*Required action*. Look through the records and copy every line in which "Ribu" appears.

═══

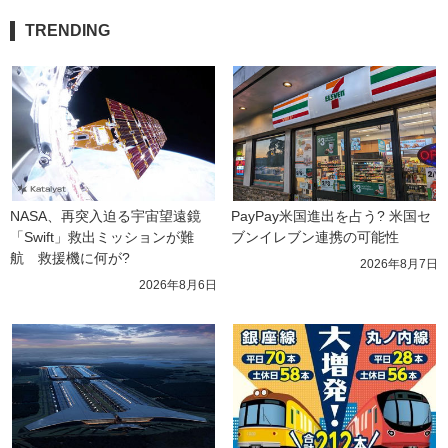
TRENDING
NASA、再突入迫る宇宙望遠鏡
PayPay米国進出を占う? 米国セ
「Swift」救出ミッションが難
ブンイレブン連携の可能性
航　救援機に何が?
2026年8月7日
2026年8月6日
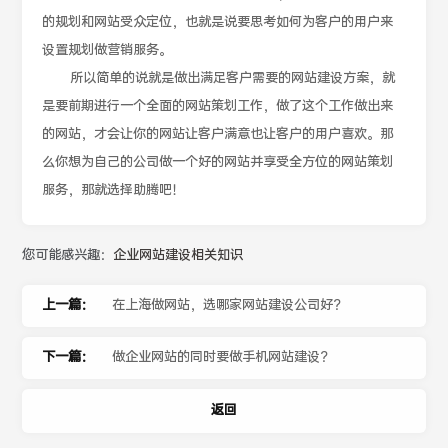
的规划和网站受众定位，也就是说要思考如何为客户的用户来
设置规划做营销服务。
所以简单的说就是做出满足客户需要的网站建设方案，就
是要前期进行一个全面的网站策划工作，做了这个工作做出来
的网站，才会让你的网站让客户满意也让客户的用户喜欢。那
么你想为自己的公司做一个好的网站并享受全方位的网站策划
服务，那就选择助腾吧！
您可能感兴趣：
企业网站建设相关知识
上一篇：
在上海做网站，选哪家网站建设公司好？
下一篇：
做企业网站的同时要做手机网站建设？
返回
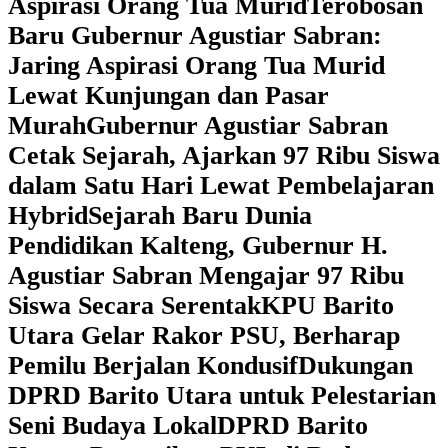
Aspirasi Orang Tua Murid
‎Terobosan
Baru Gubernur Agustiar Sabran:
Jaring Aspirasi Orang Tua Murid
Lewat Kunjungan dan Pasar
Murah
Gubernur Agustiar Sabran
Cetak Sejarah, Ajarkan 97 Ribu Siswa
dalam Satu Hari Lewat Pembelajaran
Hybrid
Sejarah Baru Dunia
Pendidikan Kalteng, Gubernur H.
Agustiar Sabran Mengajar 97 Ribu
Siswa Secara Serentak
KPU Barito
Utara Gelar Rakor PSU, Berharap
Pemilu Berjalan Kondusif
Dukungan
DPRD Barito Utara untuk Pelestarian
Seni Budaya Lokal
DPRD Barito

═══

*Solution for this problem*.
Cetak Sejarah, Ajarkan 97 Ribu Siswa
Agustiar Sabran Mengajar 97 Ribu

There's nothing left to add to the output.